(0,-2) and (1,3) derive the equation of the line in slope intercept form

To derive the equation of the line passing through the points \((0, -2)\) and \((1, 3)\) in slope-intercept form (\(y = mx + b\)), follow these steps:

1. **Find the slope \(m\):**

The slope \(m\) of a line passing through points \((x_1, y_1)\) and \((x_2, y_2)\) can be calculated using the formula:

\[
m = \frac{y_2 - y_1}{x_2 - x_1}
\]

Plugging in the coordinates \((x_1, y_1) = (0, -2)\) and \((x_2, y_2) = (1, 3)\):

\[
m = \frac{3 - (-2)}{1 - 0} = \frac{3 + 2}{1} = \frac{5}{1} = 5
\]

So, the slope \(m\) is 5.

2. **Use the slope-intercept form:**

The slope-intercept form of a line is:

\[
y = mx + b
\]

We already know \(m = 5\), so now we need to find the \(y\)-intercept \(b\).

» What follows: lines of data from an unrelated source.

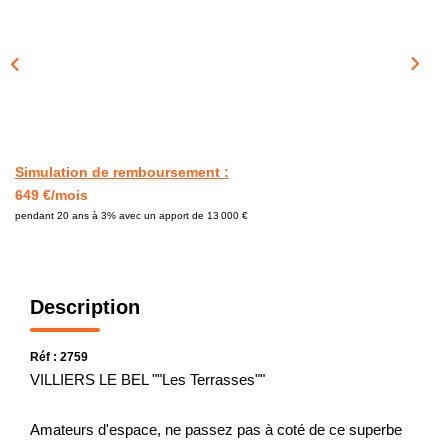
CONTACT
Simulation de remboursement :
649 €/mois
pendant 20 ans à 3% avec un apport de 13 000 €
Description
Réf : 2759
VILLIERS LE BEL ""Les Terrasses""
Amateurs d'espace, ne passez pas à coté de ce superbe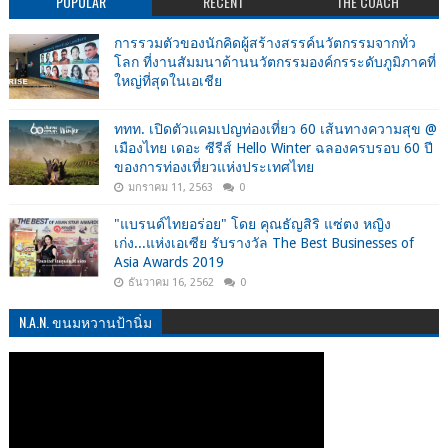
POPULAR
RECENT
THE COACH
การรวมตัวของนักคิดผู้สร้างสรรค์นวัตกรรมจากทั่ว
โลก ที่งานสัมมนาด้านนวัตกรรมองค์กรระดับภูมิภาคที่
ใหญ่ที่สุดในเอเชีย
ททท. เปิดตัวแคมเปญท่องเที่ยว 60 เส้นทางความสุข @
เมืองไทย เดอะ ซีรีส์ Hello Winter ฉลองครบรอบ 60 ปี
ของการท่องเที่ยวแห่งประเทศไทย
มกราคม 11, 2563
0
"แบรนด์ไทยอร่อย" โดย คุณธัญสิริ แซ่ตง หญิง
เก่ง...แห่งเอเซีย รับรางวัล The Best Businesses of
Asia Awards 2019
ธันวาคม 16, 2562
0
N.A.N. ขนมหวานป้านิ่ม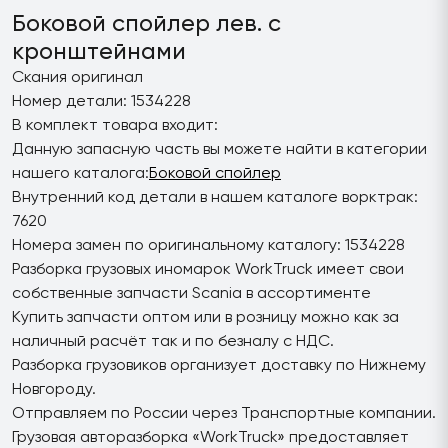
Боковой спойлер лев. с
кронштейнами
Скания оригинал
Номер детали: 1534228
В комплект товара входит:
Данную запасную часть вы можете найти в категории
нашего каталога:
Боковой спойлер
Внутренний код детали в нашем каталоге ворктрак:
7620
Номера замен по оригинальному каталогу: 1534228
Разборка грузовых иномарок WorkTruck имеет свои
собственные запчасти Scania в ассортименте
Купить запчасти оптом или в розницу можно как за
наличный расчёт так и по безналу с НДС.
Разборка грузовиков организует доставку по Нижнему
Новгороду.
Отправляем по России через Транспортные компании.
Грузовая авторазборка «WorkTruck» предоставляет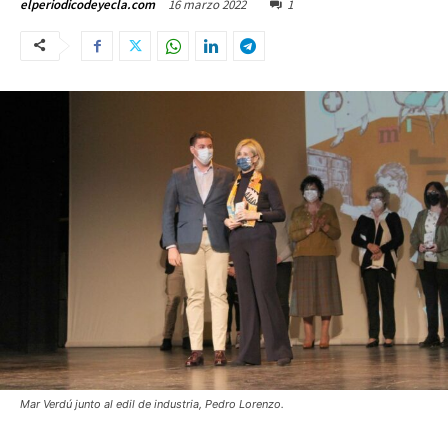
16 marzo 2022
1
elperiodicodeyecla.com
Mar Verdú junto al edil de industria, Pedro Lorenzo.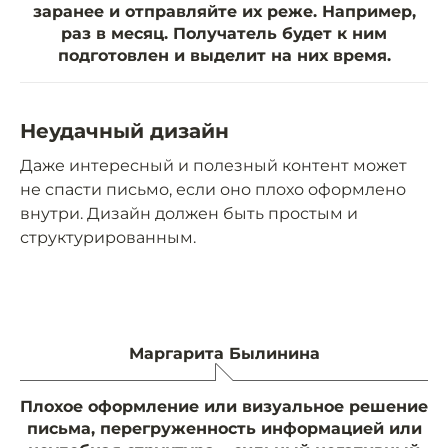
заранее и отправляйте их реже. Например,
раз в месяц. Получатель будет к ним
подготовлен и выделит на них время.
Неудачный дизайн
Даже интересный и полезный контент может
не спасти письмо, если оно плохо оформлено
внутри. Дизайн должен быть простым и
структурированным.
Маргарита Былинина
Плохое оформление или визуальное решение
письма, перегруженность информацией или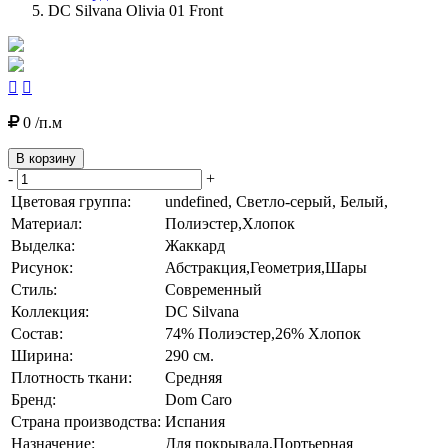
DC Silvana Olivia 01 Front


0 /п.м
В корзину
-
+
Цветовая группа:
undefined, Светло-серый, Белый,
Материал:
Полиэстер,Хлопок
Выделка:
Жаккард
Рисунок:
Абстракция,Геометрия,Шары
Стиль:
Современный
Коллекция:
DC Silvana
Состав:
74% Полиэстер,26% Хлопок
Ширина:
290 см.
Плотность ткани:
Средняя
Бренд:
Dom Caro
Страна производства:
Испания
Назначение:
Для покрывала,Портьерная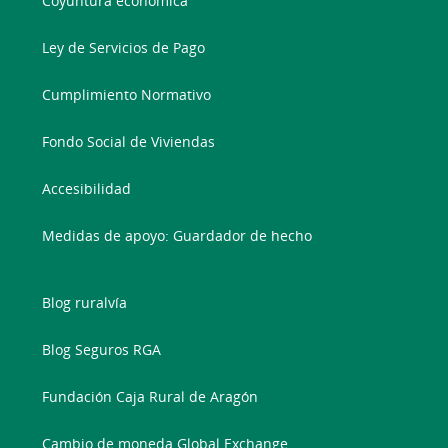
Coyuntura económica
Ley de Servicios de Pago
Cumplimiento Normativo
Fondo Social de Viviendas
Accesibilidad
Medidas de apoyo: Guardador de hecho
Blog ruralvía
Blog Seguros RGA
Fundación Caja Rural de Aragón
Cambio de moneda Global Exchange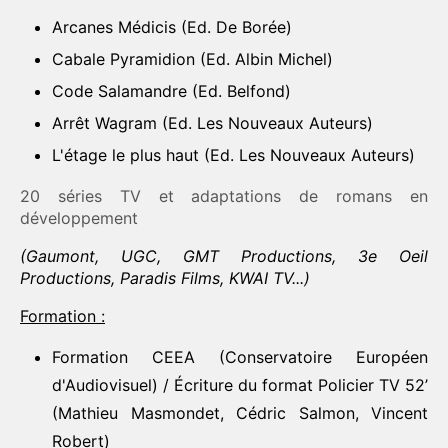
Arcanes Médicis (Ed. De Borée)
Cabale Pyramidion (Ed. Albin Michel)
Code Salamandre (Ed. Belfond)
Arrêt Wagram (Ed. Les Nouveaux Auteurs)
L'étage le plus haut (Ed. Les Nouveaux Auteurs)
20 séries TV et adaptations de romans en
développement
(Gaumont, UGC, GMT Productions, 3e Oeil
Productions, Paradis Films, KWAI TV...)
Formation :
Formation CEEA (Conservatoire Européen
d'Audiovisuel) / Écriture du format Policier TV 52’
(Mathieu Masmondet, Cédric Salmon, Vincent
Robert)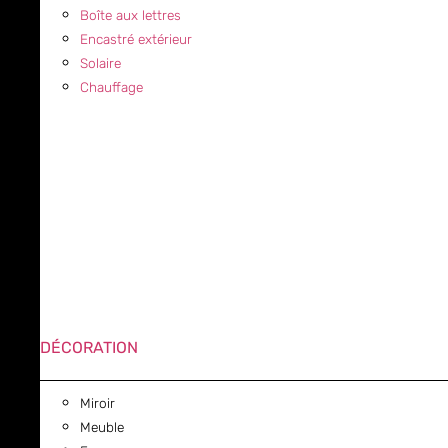
Boîte aux lettres
Encastré extérieur
Solaire
Chauffage
DÉCORATION
Miroir
Meuble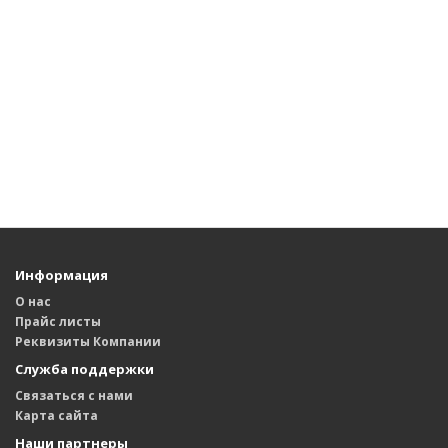
Информация
О нас
Прайс листы
Реквизиты Компании
Служба поддержки
Связаться с нами
Карта сайта
Наши партнеры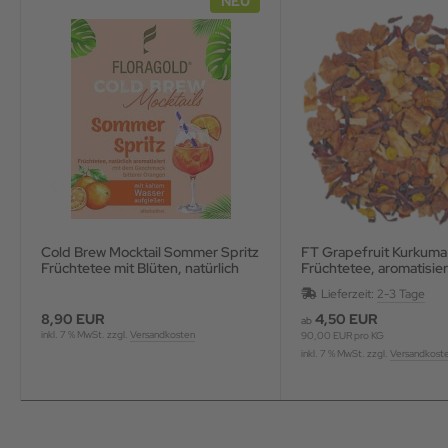
NEU
Cold Brew Mocktail Sommer Spritz
FT Grapefruit Kurkuma natürlich
Früchtetee mit Blüten, natürlich
Früchtetee, aromatisier
aromatisiert
Lieferzeit:
2-3 Tage
8,90 EUR
4,50 EUR
ab
inkl. 7 % MwSt. zzgl.
Versandkosten
90,00 EUR pro KG
inkl. 7 % MwSt. zzgl.
Versandkost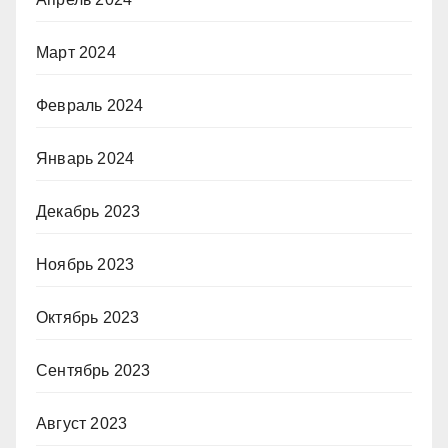
Март 2024
Февраль 2024
Январь 2024
Декабрь 2023
Ноябрь 2023
Октябрь 2023
Сентябрь 2023
Август 2023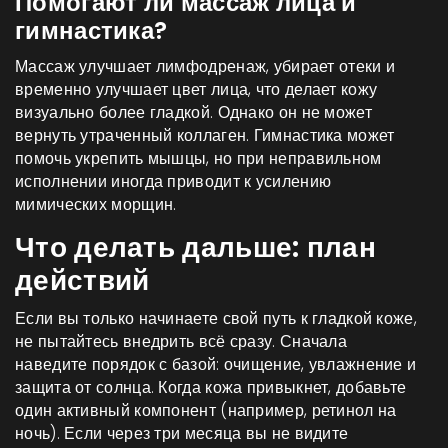
Помогают ли массаж лица и
гимнастика?
Массаж улучшает лимфодренаж, убирает отеки и
временно улучшает цвет лица, что делает кожу
визуально более гладкой. Однако он не может
вернуть утраченный коллаген. Гимнастика может
помочь укрепить мышцы, но при неправильном
исполнении иногда приводит к усилению
мимических морщин.
Что делать дальше: план
действий
Если вы только начинаете свой путь к гладкой коже,
не пытайтесь внедрить всё сразу. Сначала
наведите порядок с базой: очищение, увлажнение и
защита от солнца. Когда кожа привыкнет, добавьте
один активный компонент (например, ретинол на
ночь). Если через три месяца вы не видите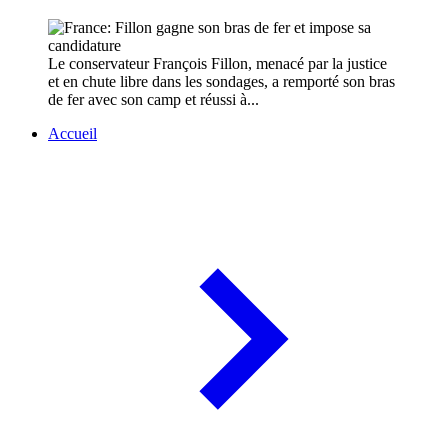
Le conservateur François Fillon, menacé par la justice
et en chute libre dans les sondages, a remporté son bras
de fer avec son camp et réussi à...
Accueil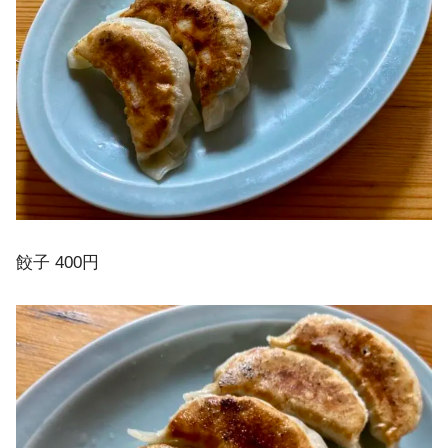
餃子 400円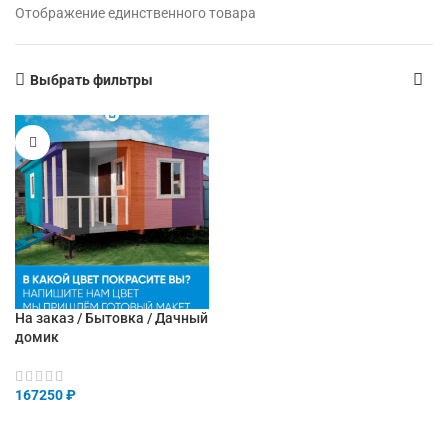
Отображение единственного товара
Выбрать фильтры
На заказ / Бытовка / Дачный
домик
167250
₽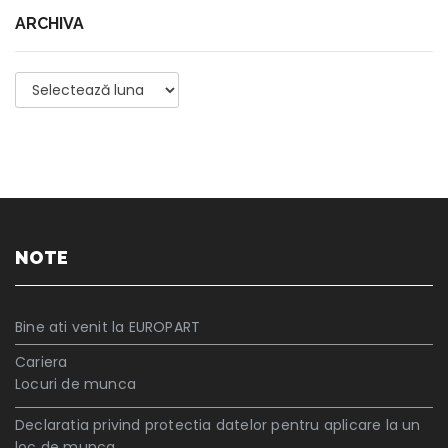
ARCHIVA
Archiva
NOTE
Bine ati venit la EUROPART
Cariera
Locuri de munca
Declaratia privind protectia datelor pentru aplicare la un
loc de munca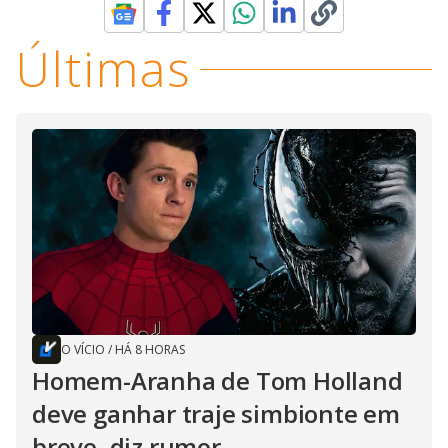
Últimas
O VÍCIO
/
HÁ 8 HORAS
Homem-Aranha de Tom Holland
deve ganhar traje simbionte em
breve, diz rumor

3. **Find the \(y\)-intercept \(b\):**

Since we know the line passes through the point \((0, -2)\), we can substitute \(x = 0\) and \(y = -2\) into the equation to find \(b\):

\[
-2 = 5(0) + b
\]

Simplifying:

\[
-2 = b
\]

So, \(b = -2\).

4. **Write the final equation:**

Substitute \(m\) and \(b\) back into the slope-intercept form:

\[
y = 5x - 2
\]

Therefore, the equation of the line in slope-intercept form is \(y = 5x - 2\).